Inga Kaija
Institute of Mathematics and Computer Science, University of Latvia; Riga Stradinš University, Latvia
Ilze Auzina
Institute of Mathematics and Computer Science, University of Latvia, Riga, Latvia
Download articlehttps://doi.org/10.3384/ecp2020172006Published in: Selected Papers from the CLARIN Annual Conference 2019
Linköping Electronic Conference Proceedings 172:6, p. 41-47
Published: 2020-07-03
ISBN: 978-91-7929-807-4
ISSN: 1650-3686 (print), 1650-3740 (online)

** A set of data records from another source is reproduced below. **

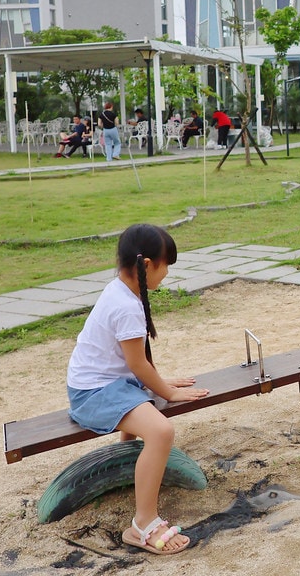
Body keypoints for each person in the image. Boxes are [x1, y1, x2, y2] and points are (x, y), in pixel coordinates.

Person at [66, 224, 209, 555]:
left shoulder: (120, 289)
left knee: (153, 407)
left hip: (105, 384)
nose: (167, 273)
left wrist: (159, 383)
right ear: (147, 265)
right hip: (93, 394)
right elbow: (137, 365)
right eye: (166, 265)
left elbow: (136, 362)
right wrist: (167, 392)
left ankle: (128, 461)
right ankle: (143, 522)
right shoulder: (127, 306)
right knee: (161, 431)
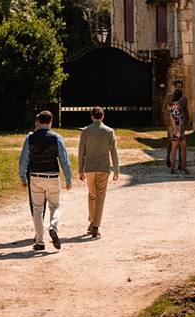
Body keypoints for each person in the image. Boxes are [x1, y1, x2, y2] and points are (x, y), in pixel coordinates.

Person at [17, 110, 72, 251]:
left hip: (35, 176)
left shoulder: (30, 137)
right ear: (50, 121)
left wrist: (23, 177)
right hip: (52, 176)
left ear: (38, 122)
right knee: (55, 206)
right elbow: (64, 160)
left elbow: (23, 159)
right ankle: (53, 227)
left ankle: (40, 241)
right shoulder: (57, 138)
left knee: (37, 209)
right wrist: (68, 178)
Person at [76, 107, 119, 238]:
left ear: (92, 117)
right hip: (103, 168)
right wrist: (116, 169)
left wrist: (80, 170)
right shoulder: (109, 131)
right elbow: (114, 152)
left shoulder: (86, 131)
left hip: (89, 168)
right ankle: (95, 226)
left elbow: (81, 152)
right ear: (103, 116)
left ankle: (91, 222)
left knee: (91, 195)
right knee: (101, 196)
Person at [165, 83, 189, 173]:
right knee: (183, 149)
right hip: (180, 129)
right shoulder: (179, 105)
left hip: (175, 129)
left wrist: (174, 128)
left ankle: (172, 168)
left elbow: (172, 117)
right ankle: (184, 167)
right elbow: (182, 116)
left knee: (174, 149)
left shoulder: (170, 105)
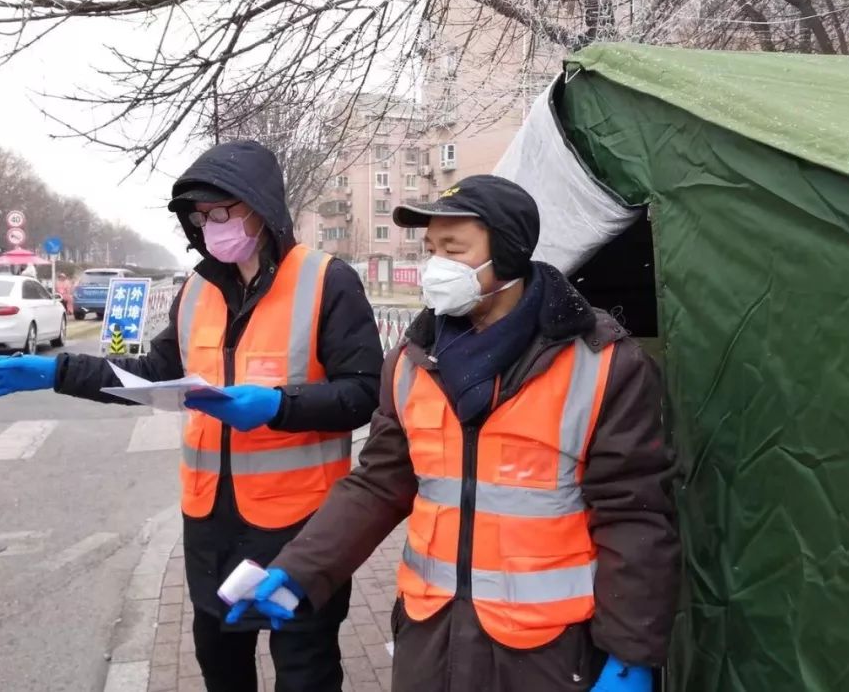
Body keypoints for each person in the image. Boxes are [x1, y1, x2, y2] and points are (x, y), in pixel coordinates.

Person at [229, 175, 680, 692]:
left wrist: (630, 655)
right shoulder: (411, 361)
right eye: (430, 250)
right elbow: (378, 483)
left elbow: (635, 515)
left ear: (508, 255)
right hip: (431, 639)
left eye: (454, 248)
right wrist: (301, 568)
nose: (436, 266)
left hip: (548, 652)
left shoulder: (604, 365)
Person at [0, 140, 384, 692]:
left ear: (261, 208)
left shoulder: (327, 281)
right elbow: (151, 375)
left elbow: (364, 393)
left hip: (300, 526)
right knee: (220, 662)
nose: (211, 226)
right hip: (211, 522)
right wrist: (55, 372)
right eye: (201, 217)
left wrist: (278, 406)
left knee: (305, 668)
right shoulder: (197, 289)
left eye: (223, 212)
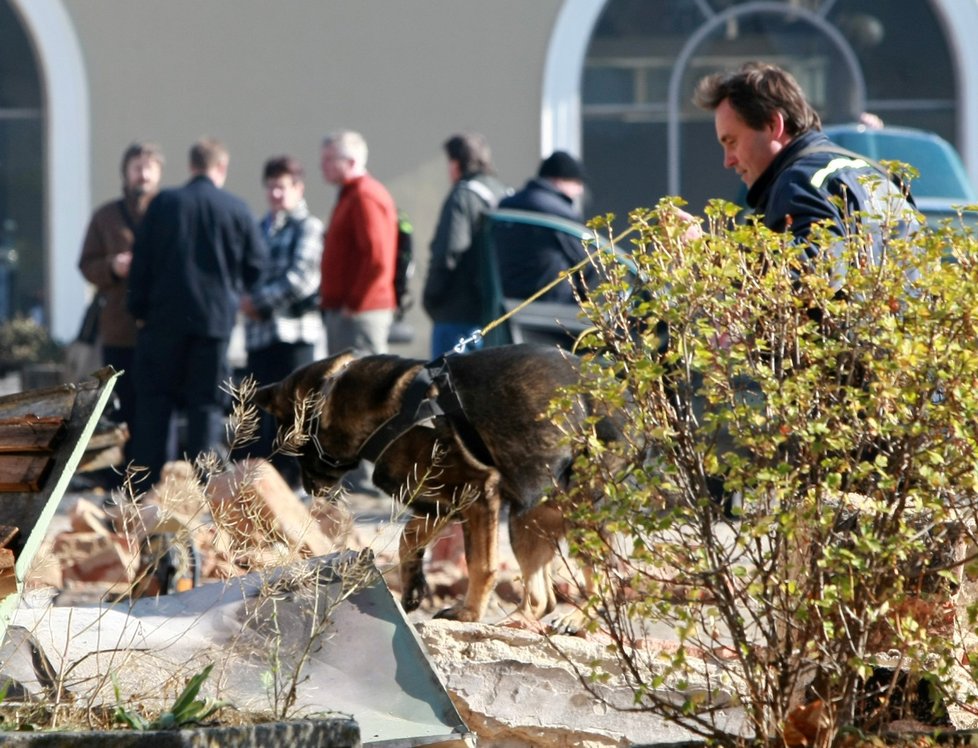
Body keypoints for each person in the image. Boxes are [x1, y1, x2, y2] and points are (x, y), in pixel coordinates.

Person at [128, 138, 267, 487]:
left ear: (191, 166)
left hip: (162, 321)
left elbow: (140, 264)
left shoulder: (164, 204)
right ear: (221, 168)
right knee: (205, 405)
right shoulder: (236, 208)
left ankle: (147, 484)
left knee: (156, 403)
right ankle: (204, 484)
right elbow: (257, 267)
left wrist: (138, 309)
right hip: (214, 324)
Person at [691, 61, 917, 260]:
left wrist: (709, 252)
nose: (728, 161)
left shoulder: (800, 181)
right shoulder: (876, 175)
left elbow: (815, 271)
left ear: (773, 125)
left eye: (732, 142)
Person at [77, 141, 164, 469]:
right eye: (136, 167)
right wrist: (113, 266)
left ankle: (152, 475)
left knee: (155, 406)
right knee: (119, 405)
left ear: (158, 173)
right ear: (125, 173)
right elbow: (86, 264)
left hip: (159, 327)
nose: (142, 174)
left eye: (148, 167)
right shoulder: (106, 216)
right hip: (118, 328)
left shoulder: (168, 211)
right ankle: (117, 477)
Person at [239, 156, 324, 487]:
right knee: (265, 413)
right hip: (260, 336)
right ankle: (268, 485)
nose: (276, 194)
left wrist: (257, 302)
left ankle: (300, 483)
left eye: (283, 186)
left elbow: (302, 279)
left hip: (295, 335)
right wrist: (244, 300)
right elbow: (244, 273)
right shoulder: (260, 228)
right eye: (271, 186)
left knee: (297, 411)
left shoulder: (308, 227)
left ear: (298, 188)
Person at [422, 133, 510, 356]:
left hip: (457, 316)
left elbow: (449, 251)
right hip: (494, 316)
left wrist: (431, 296)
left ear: (455, 163)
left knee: (449, 384)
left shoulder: (463, 196)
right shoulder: (503, 194)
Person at [319, 130, 398, 355]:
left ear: (351, 161)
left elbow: (377, 258)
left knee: (361, 384)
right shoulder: (350, 195)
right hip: (349, 311)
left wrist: (354, 304)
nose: (322, 166)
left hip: (360, 314)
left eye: (329, 160)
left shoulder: (364, 196)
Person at [496, 150, 593, 304]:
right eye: (577, 183)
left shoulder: (505, 206)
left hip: (507, 305)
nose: (580, 190)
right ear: (560, 180)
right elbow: (587, 262)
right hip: (552, 311)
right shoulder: (560, 213)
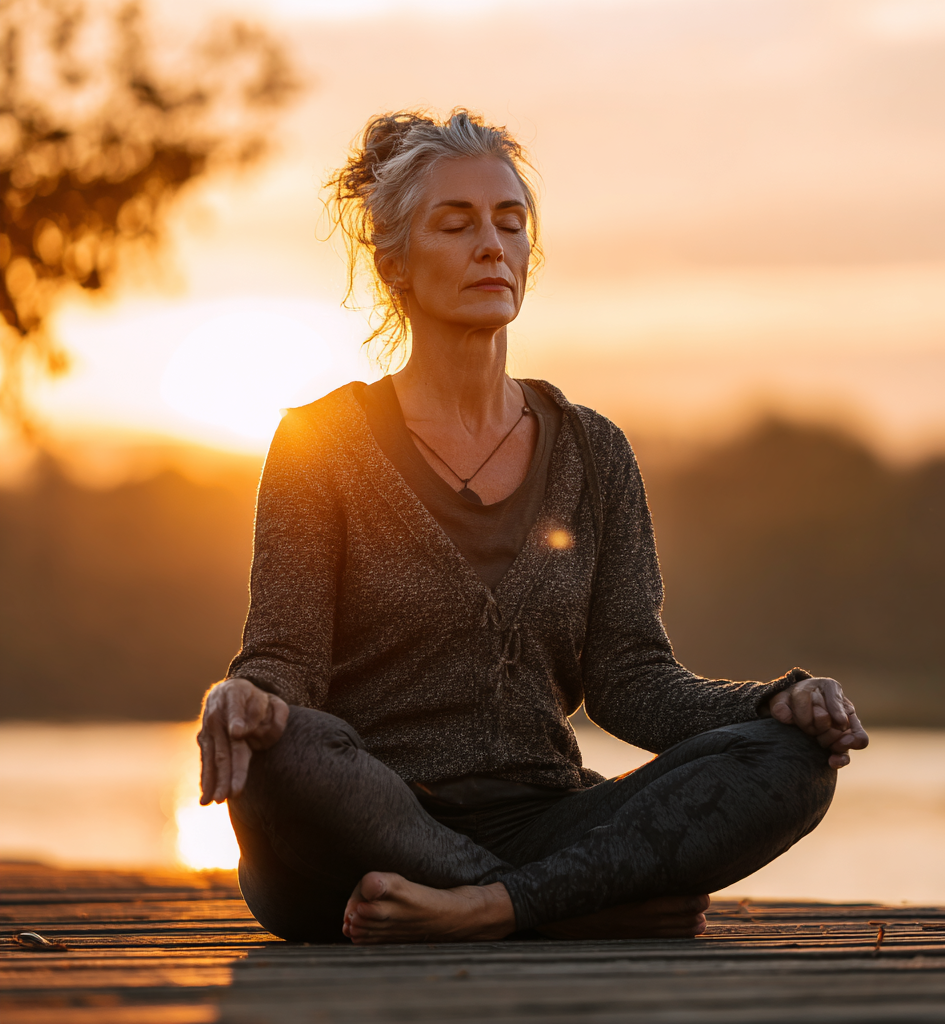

Copyright and personal data protection are two of the most important legal aspects of collecting data for a learner corpus. The paper explains the challenges in data collection for the learner corpus of Latvian “LaVA” and describes the procedure undertaken to ensure protection of the texts’ authors’ rights. An agreement / metadata questionnaire form was created to inform the authors of the ways their texts are used and to receive the authors’ permission to use them in the stated way. The information, permission, and the metadata questionnaire are printed on one side of an A4 size paper sheet, and the author is supposed to write the text on the other side by hand, thus eliminating the need to identify the author of the text separately. After scanning and adding to the corpus, the text originals are returned to the authors.